There’s a fruity red made from the Gamay Teinturier variety, an off-dry rosé (Gamay, Grolleau Noir and Côt) as well as an aromatic white blend (Chenin, Chardonnay, Sauvignon.) While I was there we also opened a bottle of Pét Sec – a bone dry blend of Chardonnay and Menu Pineau, aka Arbois. All the wines are deliciously fresh, fruity and also, surprisingly sophisticated.

On first appearances, you might think the French really don’t need any more sparkling wines. They have Champagne, after all, don’t they? A cheaper alternative – frequently found in French supermarkets to the delight of foreign tourists – is a Crémant. (Definition: wines made according to the Champagne-method but not from that most prised chalky terroir just east of Paris.)

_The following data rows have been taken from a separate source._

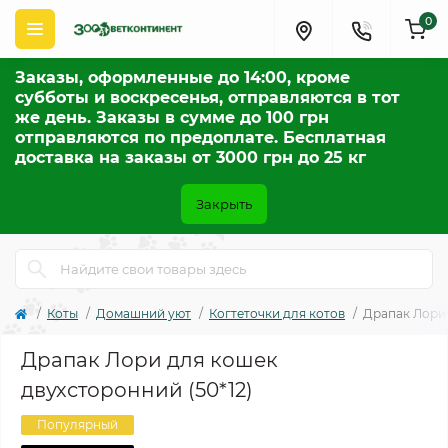
0
Заказы, оформленные до 14:00, кроме
субботы и воскресенья, отправляются в тот
же день. Заказы в сумме до 100 грн
отправляются по предоплате. Бесплатная
доставка на заказы от 3000 грн до 25 кг
Закрыть
Коты
Домашний уют
Когтеточки для котов
Драпак Лори 
Драпак Лори для кошек
двухсторонний (50*12)
Популярный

Moses and Pascal, however, make méthode ancestrale wines, and that term means that no extra sugars or yeasts have been added to trigger the secondary fermentation in the bottle.

These are the next step in evolving French sparkling wine market. They are far more vibrant than your average Champagne, which has probably been bashed and bruised by sugar and sulphites. No, these are far more alive.

These in particular also show a wonderful balance and delicate mouthfeel with none of the throat-burning acidity that is often displayed in cheap Crémant.

I can’t wait to come back in the summer for Bulles Au Centre (a wine tasting organised by Moses and Pascal) and to try even more of their fantastic sparkling wines!